Job item a:
In the saved data entries below, reproduce verbatim every line from the one containing "ПОКУПАТЕЛЯМ" down to the one containing "novembro 2022", including both of those lines.

Two New Sites Added to the ICCA Registry – A Sámi Forest Area and Onkamo lakes in North Karelia


In May 2024, the ICCA Registry approved the first forest area protected by the Sámi, or the so-called ICCA area in Nordic countries. The Altto-oja forest, located by the Ivalojoki, is a 72-hectare entity. At the same time, the Onkamo lakes in the Province of North Karelia were accepted into the register as an example of important natural areas for local Finnish communities. These decisions represent a vanguard of conservation methods in the region.

The Altto-oja forest, a 72-hectare complex, located by the Ivalojoki river, is the traditional area of a Sámi family, where Sámi reindeer husbandry continues. The area has significant natural values. The families of the area wanted the Altto-oja to be protected, in a way where the Sámi traditional knowledge, land use, history and nature knowledge are also included as part of the whole. In 2023 the Landscape Rewilding Programme and the Sámi community of Altto-oja started a collaboration.

In the fall of 2023, after the inventories and the collection of Indigenous knowledge an application was submitted for the Altto-oja to the UN Environment  and ICCA Registry. The goal was to get the site a status of a public ICCA (Indigenous and Community-Conserved Areas) area – ICCA areas are a relatively new, international protection status for areas where Indigenous peoples or local communities are able to demonstrate an undeniable ability to protect their areas, manage their rights and maintain biodiversity.

Job item b:
Extend the article on the two new ICCA Registry sites, picking up after its final sentence.

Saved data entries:
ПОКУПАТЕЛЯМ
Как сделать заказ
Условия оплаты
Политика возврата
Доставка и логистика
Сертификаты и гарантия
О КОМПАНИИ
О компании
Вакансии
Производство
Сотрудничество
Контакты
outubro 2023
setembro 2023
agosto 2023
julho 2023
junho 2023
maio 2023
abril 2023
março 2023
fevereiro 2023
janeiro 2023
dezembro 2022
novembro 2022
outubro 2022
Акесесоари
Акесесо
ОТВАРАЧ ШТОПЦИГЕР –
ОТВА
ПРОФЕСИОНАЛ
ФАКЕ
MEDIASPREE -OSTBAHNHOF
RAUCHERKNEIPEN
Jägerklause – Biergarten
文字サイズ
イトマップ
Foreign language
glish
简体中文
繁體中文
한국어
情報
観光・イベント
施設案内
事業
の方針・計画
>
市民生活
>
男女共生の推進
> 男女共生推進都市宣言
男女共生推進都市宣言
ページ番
--
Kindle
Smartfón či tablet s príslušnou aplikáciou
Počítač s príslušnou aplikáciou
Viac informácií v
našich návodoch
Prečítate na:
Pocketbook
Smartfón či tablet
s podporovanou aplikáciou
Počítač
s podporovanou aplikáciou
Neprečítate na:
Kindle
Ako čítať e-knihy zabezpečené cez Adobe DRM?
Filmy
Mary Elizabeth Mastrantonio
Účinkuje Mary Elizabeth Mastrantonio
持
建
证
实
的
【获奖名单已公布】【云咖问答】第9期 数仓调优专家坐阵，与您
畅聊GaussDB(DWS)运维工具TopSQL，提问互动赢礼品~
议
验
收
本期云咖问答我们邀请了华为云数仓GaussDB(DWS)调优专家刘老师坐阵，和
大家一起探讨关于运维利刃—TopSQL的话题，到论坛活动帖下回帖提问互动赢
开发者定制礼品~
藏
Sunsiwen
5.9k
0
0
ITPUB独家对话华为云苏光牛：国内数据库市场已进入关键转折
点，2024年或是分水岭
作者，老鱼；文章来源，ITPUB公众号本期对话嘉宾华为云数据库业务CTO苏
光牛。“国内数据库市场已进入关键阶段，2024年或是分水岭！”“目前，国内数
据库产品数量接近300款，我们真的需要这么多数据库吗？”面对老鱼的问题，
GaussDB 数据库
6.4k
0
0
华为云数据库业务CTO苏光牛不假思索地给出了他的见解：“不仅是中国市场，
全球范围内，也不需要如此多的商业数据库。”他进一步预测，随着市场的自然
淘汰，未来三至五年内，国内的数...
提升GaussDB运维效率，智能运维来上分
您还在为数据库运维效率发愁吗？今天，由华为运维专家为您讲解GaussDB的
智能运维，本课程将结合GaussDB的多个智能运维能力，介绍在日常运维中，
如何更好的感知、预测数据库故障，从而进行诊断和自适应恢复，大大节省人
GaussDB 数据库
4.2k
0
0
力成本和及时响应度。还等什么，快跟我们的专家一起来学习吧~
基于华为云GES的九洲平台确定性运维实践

Exercise result a:
ПОКУПАТЕЛЯМ
Как сделать заказ
Условия оплаты
Политика возврата
Доставка и логистика
Сертификаты и гарантия
О КОМПАНИИ
О компании
Вакансии
Производство
Сотрудничество
Контакты
outubro 2023
setembro 2023
agosto 2023
julho 2023
junho 2023
maio 2023
abril 2023
março 2023
fevereiro 2023
janeiro 2023
dezembro 2022
novembro 2022

Exercise result b:
In May 2024, Altto-oja was accepted into the ICCA Registry maintained by the UN. In the justifications, nature values and the Sámi tradition are emphasized. There are several endangered habitats on the site.

The Alttokangas area is characterized by a sand plateau accumulated by the ice flows of the end of the ice age. Through the plateau, the ice flow has eaten a steep canyon, where the bed of the current river meanders strongly towards larger Ivalojoki River. The soil is water-washed and layered sand, and there is a large erosion bump on the east bank where the layering of the sand can be seen. 

The southern and southeastern slopes of the plateau are light slopes of ridge forests, and the area also includes two low, barren ridge ponds. The area has representative natural northern boreal pine forests, the average age of which is more than 200 years, and where there is a lot of groundwood. There are patterns of small logging from the 1990s on the site, which are being restored in cooperation with the Sámi people.

Lake Onkamos

At the same time the North Karelian region of Onkamojärvi was also accepted into the ICCA Registry. Snowchange coordinates the long-standing village-led lake restoration complex. The inclusion states that the Onkamo Lakes are a significant example of lake restoration, where local communities have included almost the entire catchment area in remedial measures.

For example, many wetlands have been established in Onkamo, marshes have been restored and management fishing has been done for more than 15 years. Most of the activities were coordinated by Tuovi Vaaranta from Pro Onkamojärvet Ry until recently. 

In 2023, operations were transferred to Snowchange. The Onkamo example is the first entire lake in the northern regions with its catchment area to enter the UN register, and it can be considered a significant example of the effort to restore Finnish water nature.

These efforts to include these sites into the ICCA Registry were made possible with a grant from the Swedish PostCode Foundation. Their grant also supports the active restoration of these sites and co-creation of a completely new model of conservation in the boreal areas of the Nordic countries.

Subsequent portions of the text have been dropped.